The Enforcement Order, however, required the Trust to pay specified percentages of Faircloth and Sexton's attorney fees within 20 days of a new request for such fees on an ongoing basis. Thus, unlike the January 2019 Order, the Enforcement Order directs the Trust to “perform [an] affirmative act [– the payment of the fees on a continuing basis].” Glynn County v. Waters, 268 Ga. 500, 501 (1), 491 S.E.2d 370 (1997) (finding that “[a]lthough it is denominated as a ‘supplemental’ order, it is the first order in the case which requires Glynn County to perform the affirmative act of placing Waters in another position. As the grant of a mandatory injunction, the order is directly appealable pursuant to OCGA § 5-6-34 (a) (4), even though the entire case lacks ‘finality’ because of the pending claim for lost wages”) (citations omitted). The Enforcement Order also grants “relief [that] is wholly distinct from the relief outlined in the [January 2019 Order].” Yakob v. Kidist Mariam Ethiopian Orthodox Tewahedo Church, 359 Ga. App. 13, 19 (1) (a), 856 S.E.2d 722 (2021) (noting that, even though the trial court had entered an order clarifying that the new order was not a new injunction but was intended only to modify prior interlocutory injunctions, because the new order compelled attendance at church board meetings or, alternatively, changed the quorum requirements if fewer than 14 board members attended, that relief was distinct from the relief outlined in the earlier interlocutory injunctions, and thus constituted a new injunction subject to direct appeal); MSM Poly v. Textile Rubber and Chem. Co., 353 Ga. App. 538, 539 (1), 839 S.E.2d 4 (2020) (holding that the trial court's order had directed action which effectively gave the appellee all of the injunctive relief that the appellee sought, and finding that the nature of the trial court's order thus granted an injunction, which was directly appealable).

Accordingly, in construing the substance and function of the Enforcement Order, we find that the trial court effectively granted Faircloth and Sexton an interlocutory injunction which is directly appealable pursuant to OCGA § 5-6-34 (a) (4). Glynn County, 268 Ga. at 501 (1), 491 S.E.2d 370; Yakob, 359 Ga. App. at 19 (1) (a), 856 S.E.2d 722; MSM Poly, 353 Ga. App. at 539 (1), 839 S.E.2d 4. See also Dolinger v. Driver, 269 Ga. 141, 142 (1), 498 S.E.2d 252 (1998) (“Although the injunction in this case [was] denominated as a TRO, there is no magic in nomenclature. A document is to be construed by its substance or function, rather than by its name. Thus, where a TRO is entered after a lengthy adversary hearing and effectively grants the plaintiff all of the relief [it] sought, it is directly appealable.”) (citations omitted).3

2. Having determined that the trial court's Enforcement Order was not simply an order modifying or enforcing an existing interlocutory injunction, but rather a new and separate interlocutory injunction, we note that “an interlocutory injunction is an extraordinary remedy, and the power to grant it must be prudently and cautiously exercised.” (Citation and punctuation omitted.) SRB Investment Svcs. v. Branch Banking and Trust Co., 289 Ga. 1, 5 (3), 709 S.E.2d 267 (2011). To that end,

[i]n deciding whether to issue an interlocutory injunction, the trial court should consider whether: (1) there is a substantial threat that the moving party will suffer irreparable injury if the injunction is not granted; (2) the threatened injury to the moving party outweighs the threatened harm that the injunction may do to the party being enjoined; (3) there is a substantial likelihood that the moving party will prevail on the merits of her claims at trial; and (4) granting the interlocutory injunction will not disserve the public interest.
────────────────
◆ **Exercises to complete**:
1 – Set down the part of the court opinion that begins at the words "[i]n deciding whether" and stops after "the public interest.", copying it word for word.
2 – Answer these questions from the court opinion:
(a) Within how many days of a new request for fees did the Enforcement Order require the Trust to pay?
(b) According to the quotation from Dolinger v. Driver, what is a document to be construed by, rather than by its name?
(c) How many factors does the court opinion list for a trial court to consider in deciding whether to issue an interlocutory injunction?
3 – Continue the court opinion from the point where it stops.

◆ **Data excerpt**:
────────────────
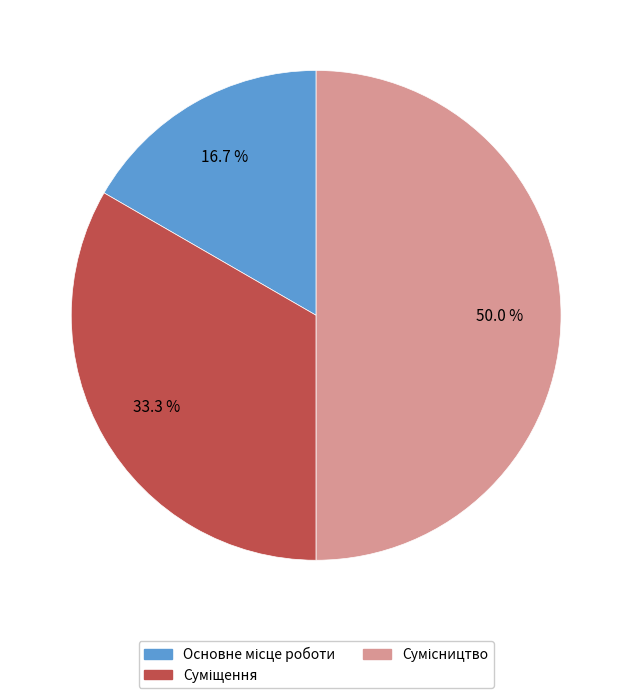

Is Суміщення the majority of the pie?

No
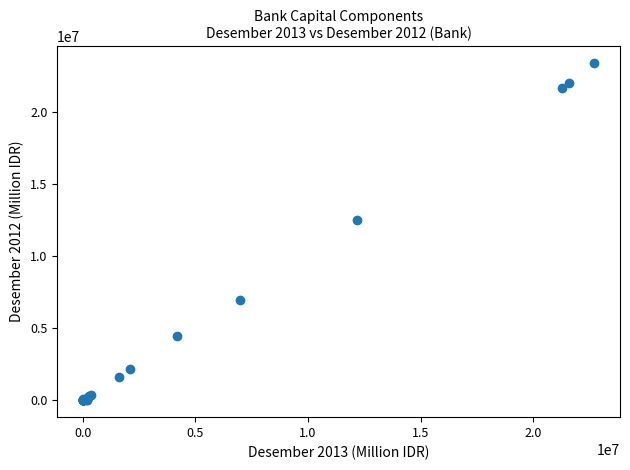

What Y value in the scatter plot is closest to 11715614?

12549560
────────────────
◆ **Outputs by task**:
1 –
[i]n deciding whether to issue an interlocutory injunction, the trial court should consider whether: (1) there is a substantial threat that the moving party will suffer irreparable injury if the injunction is not granted; (2) the threatened injury to the moving party outweighs the threatened harm that the injunction may do to the party being enjoined; (3) there is a substantial likelihood that the moving party will prevail on the merits of her claims at trial; and (4) granting the interlocutory injunction will not disserve the public interest.

2 –
(a) Within 20 days.
(b) By its substance or function.
(c) Four.

3 –
(Citation and punctuation omitted.) Id. We will not reverse the decision to grant an interlocutory injunction “unless the trial court made an error of law that contributed to the decision, there was no evidence on an element essential to relief, or the court manifestly abused its discretion.” (Citation and punctuation omitted.) Nemchik v. Riggs, 300 Ga. 363, 366 (2), 792 S.E.2d 347 (2016).

In this case, the trial court determined that the subject order merely enforced the January 2019 Order, rather than granted Faircloth and Sexton a new and separate interlocutory injunction. Thus, the trial court did not consider the grant of such motion under the proper legal framework– that of an interlocutory injunction. The trial court therefore has not yet applied the proper legal standard and exercised its discretion to decide whether Faircloth and Sexton should be granted an interlocutory injunction in the first instance. See Humphries v. Weekly, 360 Ga. App. 59, 62 (1), 860 S.E.2d 619 (2021) (“vacat[ing] the trial court's order and remand[ing] this case with direction to the trial court to make appropriate factual findings and legal conclusions under the applicable standard”); Coleman v. DaimlerChrysler Svcs. of North America, 276 Ga. App. 336, 339, 623 S.E.2d 189 (2005) (vacating order and remanding case for consideration under the proper legal framework); Padilla v. Melendez, 228 Ga. App. 460, 463 (2), 491 S.E.2d 905 (1997) (noting that when this Court is “unable to ascertain whether the lower court has exercised its discretion, the appropriate course for the appellate court is not to perform a de novo review of the evidence in the guise of a harmless error analysis, but instead is to vacate the judgment and remand the case to the lower court for further proceedings consistent with its statutory duty”) (citation and punctuation omitted). Thus, as the trial court erred in granting the Enforcement Order by applying the wrong legal standard, we vacate the Enforcement Order and remand the case for consideration under the appropriate standard.

Judgment vacated and case remanded with direction.


1.   As directed in the January 2019 Order, a Special Master was appointed by the trial court to assess the reasonableness of Sexton and Faircloth's attorney fees submitted from the inception of the underlying complaint through February 2019 – the issue date of the order appointing the Special Master. In its ensuing report, the Special Master reviewed for reasonableness over $1.6 million in attorney fees and expenses, and based on its assessment, authorized the payment of $922,567.26, or approximately 58 percent of the requested attorney fees and expenses.

2.   OCGA § 5-6-34 (a) (4) permits a direct appeal from “[a]ll judgments or orders granting or refusing applications for ․ interlocutory or final injunctions[.]”

3.   Faircloth and Sexton's motion to dismiss is denied.

Barnes, Presiding Judge.

Gobeil and Markle, JJ., concur.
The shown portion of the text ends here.